Brotherhood (Mason & Sterling Thrillers #1), by David Beckler

Eight stars

First and foremost, a large thank you to David Beckler and Sapere Books for providing me with a copy of this publication, which allows me to provide you with an unbiased review.

David Beckler takes the reader on a harrowing journey as two men try to save the life of a boy who finds himself in a world of trouble, some of his own making. When called to a local fire, Adam Sterling and his crew work diligently to put out the flames in quick order. During the process, they come across the scorched body of a teenage boy, though the scene plays out more as a body dump than a victim of the smoke and flames. Sterling’s friend and former Royal Marine, Byron Mason receives a panicked call from his nephew, begging for help. A gang of boys with whom he associates is looking for him after a punitive measure went terribly wrong. Byron drops everything to help, but soon discovers that things are even worse for Philip than first imagined. It would seem that the group accidentally killed young Liam McLaughlin, son to one of Manchester’s dirtiest gangsters. As the forensics confirm the horrible news that Liam was the one found in the fire, a search begins for answers, headed-up by DCI Siobhan Quinn. She takes her team around to interview those who may have answers, including the young boys, all of whom point to Philip. As they seek their own justice, McLaughlin has his own men looking to find Philip, hoping to exact their own form of justice. DCI Quinn tries to run things by the books, though is quick to discover that no one tends to wait for the law to solve crimes, particularly this lot. As Byron and Adam seek to save young man’s life, there is one whose life story emerges throughout the book, trained to hunt and kill. Called only ‘The Boy’, this machete-wielding fellow will ask questions later, donning steel to solve all his problems first. A wonderful piece that keeps the reader flipping through the pages to discover just how justice is doled out in Manchester, and whether those responsible will receive their needed punishments. Recommended to those who like a good thriller, peppered with police procedural aspects throughout.

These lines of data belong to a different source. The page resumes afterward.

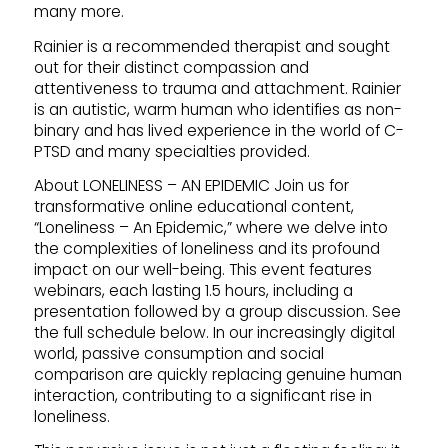
many more.
Rainier is a recommended therapist and sought
out for their distinct compassion and
attentiveness to trauma and attachment. Rainier
is an autistic, warm human who identifies as non-
binary and has lived experience in the world of C-
PTSD and many specialties provided.
About LONELINESS – AN EPIDEMIC Join us for
transformative online educational content,
“Loneliness – An Epidemic,” where we delve into
the complexities of loneliness and its profound
impact on our well-being. This event features
webinars, each lasting 1.5 hours, including a
presentation followed by a group discussion. See
the full schedule below. In our increasingly digital
world, passive consumption and social
comparison are quickly replacing genuine human
interaction, contributing to a significant rise in
loneliness.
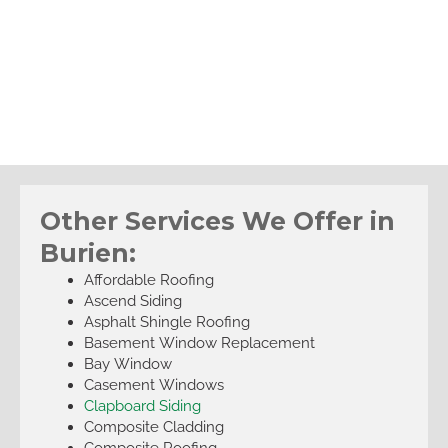
Other Services We Offer in
Burien:
Affordable Roofing
Ascend Siding
Asphalt Shingle Roofing
Basement Window Replacement
Bay Window
Casement Windows
Clapboard Siding
Composite Cladding
Composite Roofing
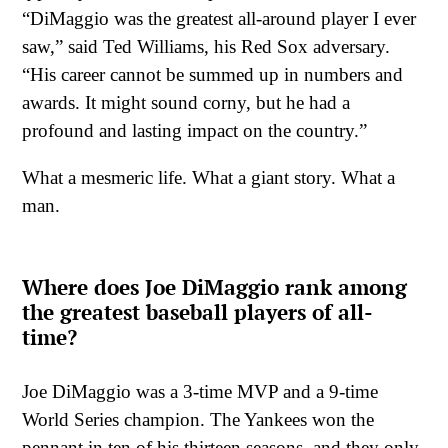
“DiMaggio was the greatest all-around player I ever
saw,” said Ted Williams, his Red Sox adversary.
“His career cannot be summed up in numbers and
awards. It might sound corny, but he had a
profound and lasting impact on the country.”
What a mesmeric life. What a giant story. What a
man.
Where does Joe DiMaggio rank among
the greatest baseball players of all-
time?
Joe DiMaggio was a 3-time MVP and a 9-time
World Series champion. The Yankees won the
pennant in ten of his thirteen seasons, and they only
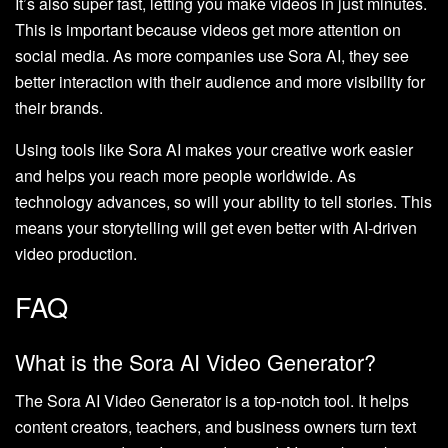
It’s also super fast, letting you make videos in just minutes.
This is important because videos get more attention on
social media. As more companies use Sora AI, they see
better interaction with their audience and more visibility for
their brands.
Using tools like Sora AI makes your creative work easier
and helps you reach more people worldwide. As
technology advances, so will your ability to tell stories. This
means your storytelling will get even better with AI-driven
video production.
FAQ
What is the Sora AI Video Generator?
The Sora AI Video Generator is a top-notch tool. It helps
content creators, teachers, and business owners turn text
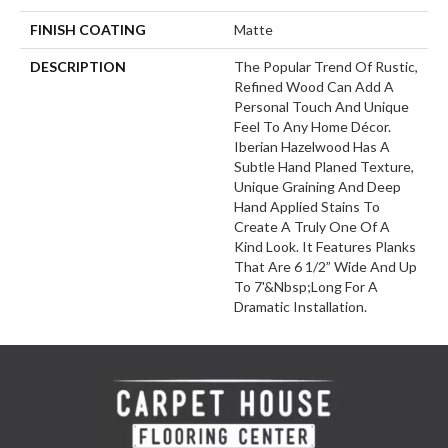
FINISH COATING
Matte
DESCRIPTION
The Popular Trend Of Rustic,
Refined Wood Can Add A
Personal Touch And Unique
Feel To Any Home Décor.
Iberian Hazelwood Has A
Subtle Hand Planed Texture,
Unique Graining And Deep
Hand Applied Stains To
Create A Truly One Of A
Kind Look. It Features Planks
That Are 6 1/2” Wide And Up
To 7'&nbsp;long For A
Dramatic Installation.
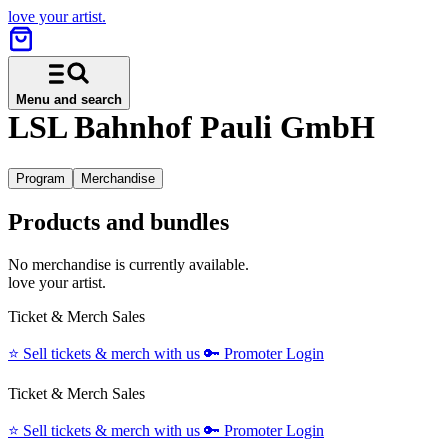
love your artist.
Menu and search
LSL Bahnhof Pauli GmbH
Program
Merchandise
Products and bundles
No merchandise is currently available.
love your artist.
Ticket & Merch Sales
⭐️
Sell tickets & merch with us
🔑
Promoter Login
Ticket & Merch Sales
⭐️
Sell tickets & merch with us
🔑
Promoter Login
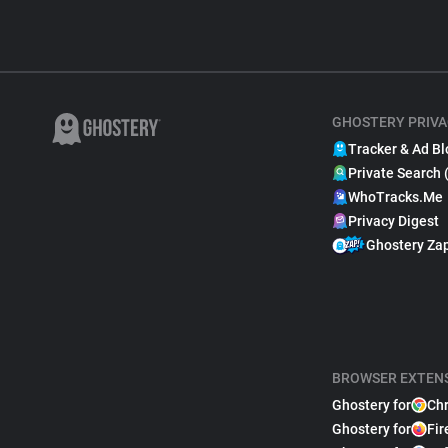
GHOSTERY PRIVA
Tracker & Ad Bl
Private Search 
WhoTracks.Me
Privacy Digest
Ghostery Za
BROWSER EXTEN
Ghostery for
Ch
Ghostery for
Fir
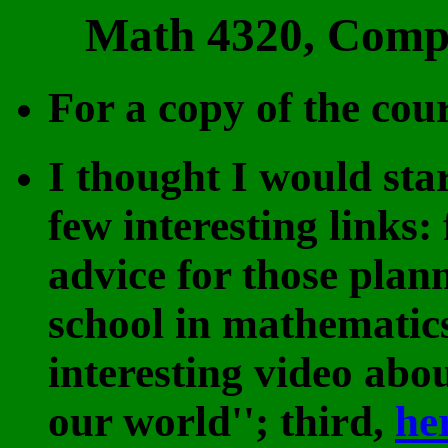
Math 4320, Comple
For a copy of the cour
I thought I would sta
few interesting links: 
advice for those plan
school in mathematic
interesting video abo
our world''; third,
he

David Beckler offers readers quite the ride in this piece, which seeks to mesh some police work with the politics of family honour. The protagonists throughout, Byron Mason and Adam Sterling, prove to be loyal to a fault, but take no guff from anyone. They are hard-core, attributed to their Royal Marine pasts, but full of compassion when the need arises. As Beckler offers a little backstory for them both, he also paves the way with some decent development and shows their determination, which may prove useful in any future story about the men. With a handful of interesting secondary characters, the reader is introduced to many people who colour the story in such a way that there is no choice but to follow their every move. Be it gangsters wanting retribution or detectives trying to piece a difficult case together, these folks have something to say and add depth to a fast narrative. The story was strong and the multi-layered cat and mouse game proved effective at keeping the reader’s attention. I know that there are two more pieces (novellas) to entertain the reader and can only hope they pack just as much punch. A wonderful piece by David Beckler, who is able to juggle all aspects of this story without losing any of the intensity.

Kudos, Mr. Beckler, for an entertaining first novel in this series. I can only hope that there is more to come, dazzling readers at every turn.